We’re only three sentences in, and he’s already evaded responsibility for his misconduct twice, even after the Church’s internal investigation showed clear evidence that he used the Diocese’s money for lavish dinners out, vacations, and status-boosting gifts to bishops and cardinals. And that’s to say nothing of the liquor, the purchase and consumption of which led to drunken assaults on seminarians and altar servers.
While it’s true that he did reimburse the Diocese, he’s still a long way from paying back the “certain amount of money” the Church says he owes. The Vatican’s Congregation for Bishops created a repayment structure that sought $792,638 from the former bishop, which would be set aside to fund counseling for sexual abuse victims.
So far, Bransfield has repaid $441,000 — a hefty sum, to be sure, but nowhere near the amount he appropriated, and not enough for Bransfield to fairly say he’s reimbursed the Diocese in the amount advised. Yet his letter certainly seems to imply just that.
But what about that pesky (yet always present) matter of sexual misconduct? Bransfield has something to say about that, too:
There have been allegations that by certain words and actions I have caused certain priests and seminarians to feel sexually harassed. Although that was never my intent, if anything that I said or did caused others to feel that way, then I am profoundly sorry.
In other words, “I’m sorry you were offended.” Classic.
Certain priests and seminarians felt sexually harassed because Bransfield got drunk and sexually harassed them.
Bransfield’s own personal altar server filed suit against him for sexual molestation. The lawsuit calls Bransfield “a sexual predator with lustful disposition toward adolescent males,” and alleges:
Bransfield was known to defendants to drink until he was intoxicated at which point he would engage in grossly inappropriate behavior, including but not limited to making sexually suggestive gestures, hugging, kissing, inappropriately touching and fondling seminarians.
That sort of witness testimony makes Bransfield’s intent seem pretty darn clear — and worlds away from innocent. But still he implies that all the sexual harassment exists only in those young men’s feelings, not as a result of his clear and direct actions.
The disgraced ex-bishop closed off his letter with a curt dismissal that, in light of all that preceded it:
I hope that this letter will help to achieve a kind of reconciliation with the Faithful of the Diocese.
Translation: I hope this will get all of you off my back about this.

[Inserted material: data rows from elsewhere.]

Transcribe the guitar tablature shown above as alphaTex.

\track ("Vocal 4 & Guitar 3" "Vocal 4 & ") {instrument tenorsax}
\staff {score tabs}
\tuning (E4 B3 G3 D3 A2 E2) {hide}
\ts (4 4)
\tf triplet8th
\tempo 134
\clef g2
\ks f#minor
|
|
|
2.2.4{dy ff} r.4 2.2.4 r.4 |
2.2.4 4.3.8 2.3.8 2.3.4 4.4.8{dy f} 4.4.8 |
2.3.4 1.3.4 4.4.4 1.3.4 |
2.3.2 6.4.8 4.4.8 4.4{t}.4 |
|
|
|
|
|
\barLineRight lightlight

The real people who’ve been victimized by priests in the past see right through Bransfield’s kind of non-apology. A statement from the Survivors Network of those Abused by Priests (SNAP) cuts right to the heart of the matter:
A three-paragraph letter cannot absolve the man of the crimes committed, especially when that letter is written more as a defense than a true apology. A true apology from Bransfield would not contain any equivocation or whines about his intent being mis-perceived, but a simple and straightforward acceptance of his wrongdoing. That is not what parishioners in West Virginia received from Bransfield.
It’s worth noting that the non-apology and partial restitution (being reported in headline news as an apology and repayment without qualification) comes less than a week after a flurry of articles appeared in Catholic news media pointing out that Bransfield had gone incommunicado. The whole situation reeks of ineffective damage control.
The Church is lucky to be getting even partial credit on this mess.